Render the lines of the data below as a JSON list of strings, one string per line and blank lines omitted, from the line containing "right wrist: (647, 259, -32)" through the line containing "right ankle: (676, 506, 16)", both included.

[DATA TO PROCESS Boundary: Start]

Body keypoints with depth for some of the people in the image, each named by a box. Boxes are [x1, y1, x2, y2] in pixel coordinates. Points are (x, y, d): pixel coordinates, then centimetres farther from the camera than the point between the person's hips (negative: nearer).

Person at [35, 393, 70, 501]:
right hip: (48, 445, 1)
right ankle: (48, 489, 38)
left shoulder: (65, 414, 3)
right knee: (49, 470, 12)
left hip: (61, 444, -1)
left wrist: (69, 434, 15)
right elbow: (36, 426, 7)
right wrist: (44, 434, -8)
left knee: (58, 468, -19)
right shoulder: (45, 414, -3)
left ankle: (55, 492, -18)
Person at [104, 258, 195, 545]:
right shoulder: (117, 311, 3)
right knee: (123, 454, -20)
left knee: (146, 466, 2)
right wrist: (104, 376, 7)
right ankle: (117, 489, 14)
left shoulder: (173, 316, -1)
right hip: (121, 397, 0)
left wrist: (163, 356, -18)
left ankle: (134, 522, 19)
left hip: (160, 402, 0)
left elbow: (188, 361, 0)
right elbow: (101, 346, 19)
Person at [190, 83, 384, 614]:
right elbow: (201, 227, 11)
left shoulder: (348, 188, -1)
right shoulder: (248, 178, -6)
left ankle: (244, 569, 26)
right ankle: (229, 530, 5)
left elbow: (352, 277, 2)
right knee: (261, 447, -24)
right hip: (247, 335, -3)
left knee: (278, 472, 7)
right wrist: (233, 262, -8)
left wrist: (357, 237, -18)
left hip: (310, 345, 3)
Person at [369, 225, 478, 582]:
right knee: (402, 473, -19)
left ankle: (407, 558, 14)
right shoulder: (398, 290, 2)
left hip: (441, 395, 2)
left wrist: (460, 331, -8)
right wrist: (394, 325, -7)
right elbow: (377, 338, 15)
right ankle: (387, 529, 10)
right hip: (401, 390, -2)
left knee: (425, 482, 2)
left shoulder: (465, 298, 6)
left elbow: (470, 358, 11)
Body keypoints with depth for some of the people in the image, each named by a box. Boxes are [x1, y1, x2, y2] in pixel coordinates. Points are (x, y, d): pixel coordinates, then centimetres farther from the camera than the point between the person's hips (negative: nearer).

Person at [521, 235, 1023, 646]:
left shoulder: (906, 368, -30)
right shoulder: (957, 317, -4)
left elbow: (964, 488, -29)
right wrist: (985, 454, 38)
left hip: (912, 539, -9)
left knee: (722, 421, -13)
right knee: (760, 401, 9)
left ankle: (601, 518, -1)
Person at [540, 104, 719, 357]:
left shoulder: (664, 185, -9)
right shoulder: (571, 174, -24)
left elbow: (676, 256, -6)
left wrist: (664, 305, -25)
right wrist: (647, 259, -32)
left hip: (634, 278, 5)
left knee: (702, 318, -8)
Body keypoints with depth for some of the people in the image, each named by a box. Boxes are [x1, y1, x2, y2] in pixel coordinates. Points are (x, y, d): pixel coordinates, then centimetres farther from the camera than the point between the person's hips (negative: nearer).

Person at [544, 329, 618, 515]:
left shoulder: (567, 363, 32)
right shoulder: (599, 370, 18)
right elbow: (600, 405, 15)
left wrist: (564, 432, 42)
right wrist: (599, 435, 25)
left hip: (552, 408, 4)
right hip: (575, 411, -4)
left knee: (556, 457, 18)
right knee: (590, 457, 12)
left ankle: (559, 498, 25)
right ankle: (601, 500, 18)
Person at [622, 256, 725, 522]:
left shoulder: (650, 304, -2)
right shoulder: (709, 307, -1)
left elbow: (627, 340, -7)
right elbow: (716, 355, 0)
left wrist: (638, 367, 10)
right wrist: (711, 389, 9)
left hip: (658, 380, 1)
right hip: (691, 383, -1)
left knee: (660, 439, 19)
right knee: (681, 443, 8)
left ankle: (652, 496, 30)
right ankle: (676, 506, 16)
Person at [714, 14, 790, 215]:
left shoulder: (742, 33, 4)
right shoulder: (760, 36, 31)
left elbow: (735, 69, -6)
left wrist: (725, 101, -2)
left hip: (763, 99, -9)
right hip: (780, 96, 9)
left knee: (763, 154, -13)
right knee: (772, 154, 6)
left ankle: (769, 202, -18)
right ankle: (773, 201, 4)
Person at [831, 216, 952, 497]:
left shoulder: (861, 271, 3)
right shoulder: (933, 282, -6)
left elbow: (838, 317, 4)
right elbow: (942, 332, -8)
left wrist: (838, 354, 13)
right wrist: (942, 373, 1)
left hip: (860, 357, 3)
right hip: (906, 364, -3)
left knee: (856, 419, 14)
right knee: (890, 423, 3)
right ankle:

[DATA TO PROCESS Boundary: End]

> **EXERCISE RESPONSE**:
[
  "right wrist: (647, 259, -32)",
  "left hip: (634, 278, 5)",
  "left knee: (702, 318, -8)",
  "Body keypoints with depth for some of the people in the image, each named by a box. Boxes are [x1, y1, x2, y2] in pixel coordinates. Points are (x, y, d): pixel coordinates, then centimetres farther from the camera than the point between the person's hips (negative: nearer).",
  "Person at [544, 329, 618, 515]:",
  "left shoulder: (567, 363, 32)",
  "right shoulder: (599, 370, 18)",
  "right elbow: (600, 405, 15)",
  "left wrist: (564, 432, 42)",
  "right wrist: (599, 435, 25)",
  "left hip: (552, 408, 4)",
  "right hip: (575, 411, -4)",
  "left knee: (556, 457, 18)",
  "right knee: (590, 457, 12)",
  "left ankle: (559, 498, 25)",
  "right ankle: (601, 500, 18)",
  "Person at [622, 256, 725, 522]:",
  "left shoulder: (650, 304, -2)",
  "right shoulder: (709, 307, -1)",
  "left elbow: (627, 340, -7)",
  "right elbow: (716, 355, 0)",
  "left wrist: (638, 367, 10)",
  "right wrist: (711, 389, 9)",
  "left hip: (658, 380, 1)",
  "right hip: (691, 383, -1)",
  "left knee: (660, 439, 19)",
  "right knee: (681, 443, 8)",
  "left ankle: (652, 496, 30)",
  "right ankle: (676, 506, 16)"
]